**BRIEF:**
In the records below, find the line that contains "Vol.~8. P.~403--417." and the line that contains "Draco's eyes were", then retype exactly those two lines and every line between them.

Collected data:
= Beginning of Section =

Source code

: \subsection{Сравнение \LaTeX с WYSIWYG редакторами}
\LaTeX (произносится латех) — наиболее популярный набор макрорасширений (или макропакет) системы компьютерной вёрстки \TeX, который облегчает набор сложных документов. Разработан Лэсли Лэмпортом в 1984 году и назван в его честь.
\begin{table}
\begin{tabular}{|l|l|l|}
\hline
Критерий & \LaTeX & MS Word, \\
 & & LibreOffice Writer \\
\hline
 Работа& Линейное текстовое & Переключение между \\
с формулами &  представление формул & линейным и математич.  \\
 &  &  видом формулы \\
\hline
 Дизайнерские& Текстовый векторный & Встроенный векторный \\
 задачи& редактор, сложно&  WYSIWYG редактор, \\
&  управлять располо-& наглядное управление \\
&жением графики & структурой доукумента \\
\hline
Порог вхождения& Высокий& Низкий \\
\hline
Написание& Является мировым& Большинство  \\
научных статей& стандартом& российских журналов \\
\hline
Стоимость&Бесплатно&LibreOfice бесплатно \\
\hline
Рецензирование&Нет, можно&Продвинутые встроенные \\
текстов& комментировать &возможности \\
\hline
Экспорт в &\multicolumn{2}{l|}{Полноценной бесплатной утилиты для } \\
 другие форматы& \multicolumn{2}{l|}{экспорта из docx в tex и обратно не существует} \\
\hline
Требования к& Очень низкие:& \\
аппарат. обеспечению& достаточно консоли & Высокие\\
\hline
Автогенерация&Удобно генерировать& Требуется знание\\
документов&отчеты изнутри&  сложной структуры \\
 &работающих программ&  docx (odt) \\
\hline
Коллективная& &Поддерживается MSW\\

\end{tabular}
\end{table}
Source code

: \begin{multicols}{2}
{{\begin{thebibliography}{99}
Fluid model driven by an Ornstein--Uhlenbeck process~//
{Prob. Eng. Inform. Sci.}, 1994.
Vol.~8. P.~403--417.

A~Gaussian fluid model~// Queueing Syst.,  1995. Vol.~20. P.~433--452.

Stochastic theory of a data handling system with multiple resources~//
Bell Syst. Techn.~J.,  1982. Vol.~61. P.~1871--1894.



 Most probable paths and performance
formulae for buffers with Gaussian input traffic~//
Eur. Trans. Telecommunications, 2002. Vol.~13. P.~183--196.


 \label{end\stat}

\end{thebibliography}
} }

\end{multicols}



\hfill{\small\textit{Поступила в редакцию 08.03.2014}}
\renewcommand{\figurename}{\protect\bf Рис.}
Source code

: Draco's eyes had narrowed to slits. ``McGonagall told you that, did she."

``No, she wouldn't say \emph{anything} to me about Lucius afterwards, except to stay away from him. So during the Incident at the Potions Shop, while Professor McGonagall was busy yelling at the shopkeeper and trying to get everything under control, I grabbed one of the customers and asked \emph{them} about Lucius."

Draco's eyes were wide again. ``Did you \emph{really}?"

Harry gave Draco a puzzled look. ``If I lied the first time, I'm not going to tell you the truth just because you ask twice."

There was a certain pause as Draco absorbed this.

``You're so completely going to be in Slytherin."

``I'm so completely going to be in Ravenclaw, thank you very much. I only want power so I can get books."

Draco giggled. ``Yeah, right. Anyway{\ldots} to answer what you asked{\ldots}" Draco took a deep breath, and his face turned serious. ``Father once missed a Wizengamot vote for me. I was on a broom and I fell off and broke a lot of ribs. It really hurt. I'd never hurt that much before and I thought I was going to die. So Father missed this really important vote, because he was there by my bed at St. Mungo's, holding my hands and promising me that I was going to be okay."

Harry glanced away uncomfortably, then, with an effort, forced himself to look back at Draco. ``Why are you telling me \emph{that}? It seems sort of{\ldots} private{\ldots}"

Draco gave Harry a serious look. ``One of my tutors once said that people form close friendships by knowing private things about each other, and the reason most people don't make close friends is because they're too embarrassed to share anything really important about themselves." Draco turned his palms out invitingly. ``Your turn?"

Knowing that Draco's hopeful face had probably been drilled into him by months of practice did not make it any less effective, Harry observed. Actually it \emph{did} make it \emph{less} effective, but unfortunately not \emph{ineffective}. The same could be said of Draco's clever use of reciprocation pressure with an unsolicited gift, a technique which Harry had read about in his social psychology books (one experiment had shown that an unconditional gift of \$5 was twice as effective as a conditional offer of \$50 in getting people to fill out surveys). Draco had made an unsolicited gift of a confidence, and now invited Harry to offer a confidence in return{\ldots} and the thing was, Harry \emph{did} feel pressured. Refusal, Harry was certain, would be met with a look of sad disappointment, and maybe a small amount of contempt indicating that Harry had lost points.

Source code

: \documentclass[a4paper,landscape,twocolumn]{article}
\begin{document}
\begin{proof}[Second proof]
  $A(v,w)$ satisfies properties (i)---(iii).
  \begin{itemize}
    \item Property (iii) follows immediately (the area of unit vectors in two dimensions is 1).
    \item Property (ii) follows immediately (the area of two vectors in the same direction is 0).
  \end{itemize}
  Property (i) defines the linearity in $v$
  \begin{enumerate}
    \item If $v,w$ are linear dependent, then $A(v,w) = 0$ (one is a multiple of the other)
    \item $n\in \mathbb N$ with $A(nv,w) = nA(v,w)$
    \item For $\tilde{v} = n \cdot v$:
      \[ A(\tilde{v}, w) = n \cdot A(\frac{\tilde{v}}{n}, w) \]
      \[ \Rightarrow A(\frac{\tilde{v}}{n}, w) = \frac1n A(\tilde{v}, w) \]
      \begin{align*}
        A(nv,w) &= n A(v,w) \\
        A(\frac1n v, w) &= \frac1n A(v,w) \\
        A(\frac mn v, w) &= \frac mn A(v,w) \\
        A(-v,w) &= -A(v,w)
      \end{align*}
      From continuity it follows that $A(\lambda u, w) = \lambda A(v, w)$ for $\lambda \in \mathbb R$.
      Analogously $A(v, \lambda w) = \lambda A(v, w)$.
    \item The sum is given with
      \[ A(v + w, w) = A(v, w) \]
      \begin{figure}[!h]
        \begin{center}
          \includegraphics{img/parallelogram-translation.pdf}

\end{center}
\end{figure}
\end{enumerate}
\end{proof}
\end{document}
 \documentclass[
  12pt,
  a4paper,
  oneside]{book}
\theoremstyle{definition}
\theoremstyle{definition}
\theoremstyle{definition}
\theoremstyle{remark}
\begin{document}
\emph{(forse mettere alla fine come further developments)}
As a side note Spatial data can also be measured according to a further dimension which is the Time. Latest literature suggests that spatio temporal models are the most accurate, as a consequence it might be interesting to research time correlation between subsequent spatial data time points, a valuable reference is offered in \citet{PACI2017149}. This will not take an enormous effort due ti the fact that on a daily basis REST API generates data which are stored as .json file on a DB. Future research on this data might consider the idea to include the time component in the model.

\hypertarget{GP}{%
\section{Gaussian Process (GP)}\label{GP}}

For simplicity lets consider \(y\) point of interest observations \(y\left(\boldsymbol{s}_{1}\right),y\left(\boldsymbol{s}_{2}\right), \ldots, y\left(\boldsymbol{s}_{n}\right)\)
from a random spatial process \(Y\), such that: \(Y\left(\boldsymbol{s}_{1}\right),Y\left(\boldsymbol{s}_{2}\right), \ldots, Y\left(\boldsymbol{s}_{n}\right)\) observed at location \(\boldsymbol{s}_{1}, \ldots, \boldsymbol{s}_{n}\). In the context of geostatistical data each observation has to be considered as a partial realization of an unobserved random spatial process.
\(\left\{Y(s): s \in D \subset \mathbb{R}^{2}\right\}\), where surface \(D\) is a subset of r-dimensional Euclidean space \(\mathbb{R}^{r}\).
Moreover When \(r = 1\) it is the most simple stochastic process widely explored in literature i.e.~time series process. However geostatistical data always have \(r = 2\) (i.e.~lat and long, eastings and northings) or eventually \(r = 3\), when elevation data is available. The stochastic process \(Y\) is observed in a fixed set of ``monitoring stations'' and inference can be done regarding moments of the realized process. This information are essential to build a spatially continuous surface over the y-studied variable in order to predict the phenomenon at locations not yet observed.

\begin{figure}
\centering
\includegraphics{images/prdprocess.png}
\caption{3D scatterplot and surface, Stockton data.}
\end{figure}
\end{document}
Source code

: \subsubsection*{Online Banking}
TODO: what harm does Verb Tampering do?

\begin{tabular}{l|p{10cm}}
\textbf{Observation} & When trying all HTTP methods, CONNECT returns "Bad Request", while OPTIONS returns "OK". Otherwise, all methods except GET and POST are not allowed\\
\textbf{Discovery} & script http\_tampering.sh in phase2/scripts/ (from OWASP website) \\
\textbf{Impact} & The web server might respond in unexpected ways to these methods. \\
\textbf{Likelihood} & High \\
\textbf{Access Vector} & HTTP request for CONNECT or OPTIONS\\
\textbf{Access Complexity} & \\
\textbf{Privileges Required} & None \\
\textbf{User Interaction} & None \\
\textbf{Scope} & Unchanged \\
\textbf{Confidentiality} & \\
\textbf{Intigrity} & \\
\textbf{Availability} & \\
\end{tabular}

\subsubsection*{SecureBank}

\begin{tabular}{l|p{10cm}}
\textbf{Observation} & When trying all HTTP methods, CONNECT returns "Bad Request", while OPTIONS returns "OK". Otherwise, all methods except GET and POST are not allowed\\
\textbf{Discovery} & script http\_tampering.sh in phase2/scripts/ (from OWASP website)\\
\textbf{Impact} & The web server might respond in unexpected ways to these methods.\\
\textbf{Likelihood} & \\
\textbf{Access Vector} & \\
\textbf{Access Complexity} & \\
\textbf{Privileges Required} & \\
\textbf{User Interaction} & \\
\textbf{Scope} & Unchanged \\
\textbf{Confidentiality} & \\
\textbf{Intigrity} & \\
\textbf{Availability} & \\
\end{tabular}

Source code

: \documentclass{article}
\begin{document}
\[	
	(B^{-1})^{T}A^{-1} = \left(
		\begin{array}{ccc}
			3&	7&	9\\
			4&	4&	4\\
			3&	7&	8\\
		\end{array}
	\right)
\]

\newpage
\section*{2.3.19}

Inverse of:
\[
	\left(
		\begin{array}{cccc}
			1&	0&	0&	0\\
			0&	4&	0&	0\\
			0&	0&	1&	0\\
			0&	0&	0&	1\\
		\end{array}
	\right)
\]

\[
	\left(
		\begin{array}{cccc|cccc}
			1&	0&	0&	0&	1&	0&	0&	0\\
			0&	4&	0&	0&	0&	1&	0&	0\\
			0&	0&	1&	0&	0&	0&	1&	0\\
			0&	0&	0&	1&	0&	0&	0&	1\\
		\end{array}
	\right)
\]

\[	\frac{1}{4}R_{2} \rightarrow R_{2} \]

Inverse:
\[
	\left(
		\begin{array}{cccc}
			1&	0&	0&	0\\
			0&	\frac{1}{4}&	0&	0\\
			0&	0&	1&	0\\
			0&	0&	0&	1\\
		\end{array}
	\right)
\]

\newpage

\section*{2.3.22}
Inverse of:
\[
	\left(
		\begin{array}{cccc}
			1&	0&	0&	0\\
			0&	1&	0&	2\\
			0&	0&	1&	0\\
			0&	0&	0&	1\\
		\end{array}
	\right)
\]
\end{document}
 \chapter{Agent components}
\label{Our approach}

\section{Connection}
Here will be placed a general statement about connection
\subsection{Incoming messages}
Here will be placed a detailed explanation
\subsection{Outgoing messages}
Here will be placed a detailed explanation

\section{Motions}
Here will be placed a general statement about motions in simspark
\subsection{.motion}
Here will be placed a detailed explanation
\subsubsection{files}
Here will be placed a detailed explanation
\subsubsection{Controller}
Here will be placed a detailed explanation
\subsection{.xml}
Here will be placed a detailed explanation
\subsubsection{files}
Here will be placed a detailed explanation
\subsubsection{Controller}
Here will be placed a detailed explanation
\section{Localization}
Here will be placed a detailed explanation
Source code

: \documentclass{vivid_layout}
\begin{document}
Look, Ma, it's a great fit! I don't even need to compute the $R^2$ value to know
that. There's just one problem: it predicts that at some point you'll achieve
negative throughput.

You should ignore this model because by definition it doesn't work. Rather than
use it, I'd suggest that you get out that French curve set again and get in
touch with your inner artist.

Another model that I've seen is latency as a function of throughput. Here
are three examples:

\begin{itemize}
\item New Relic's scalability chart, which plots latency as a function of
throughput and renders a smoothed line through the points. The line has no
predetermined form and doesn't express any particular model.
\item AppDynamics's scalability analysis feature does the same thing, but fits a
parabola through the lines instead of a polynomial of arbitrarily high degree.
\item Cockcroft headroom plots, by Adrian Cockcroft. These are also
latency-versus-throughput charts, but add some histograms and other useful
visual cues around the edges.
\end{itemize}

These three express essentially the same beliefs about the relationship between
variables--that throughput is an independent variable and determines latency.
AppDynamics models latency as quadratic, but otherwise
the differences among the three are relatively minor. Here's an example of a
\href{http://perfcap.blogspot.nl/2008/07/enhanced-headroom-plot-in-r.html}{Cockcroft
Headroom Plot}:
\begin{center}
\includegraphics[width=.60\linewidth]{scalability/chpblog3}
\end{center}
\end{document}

= End of Section =

**TASK SOLUTION:**
Vol.~8. P.~403--417.

A~Gaussian fluid model~// Queueing Syst.,  1995. Vol.~20. P.~433--452.

Stochastic theory of a data handling system with multiple resources~//
Bell Syst. Techn.~J.,  1982. Vol.~61. P.~1871--1894.



 Most probable paths and performance
formulae for buffers with Gaussian input traffic~//
Eur. Trans. Telecommunications, 2002. Vol.~13. P.~183--196.


 \label{end\stat}

\end{thebibliography}
} }

\end{multicols}



\hfill{\small\textit{Поступила в редакцию 08.03.2014}}
\renewcommand{\figurename}{\protect\bf Рис.}
Source code

: Draco's eyes had narrowed to slits. ``McGonagall told you that, did she."

``No, she wouldn't say \emph{anything} to me about Lucius afterwards, except to stay away from him. So during the Incident at the Potions Shop, while Professor McGonagall was busy yelling at the shopkeeper and trying to get everything under control, I grabbed one of the customers and asked \emph{them} about Lucius."

Draco's eyes were wide again. ``Did you \emph{really}?"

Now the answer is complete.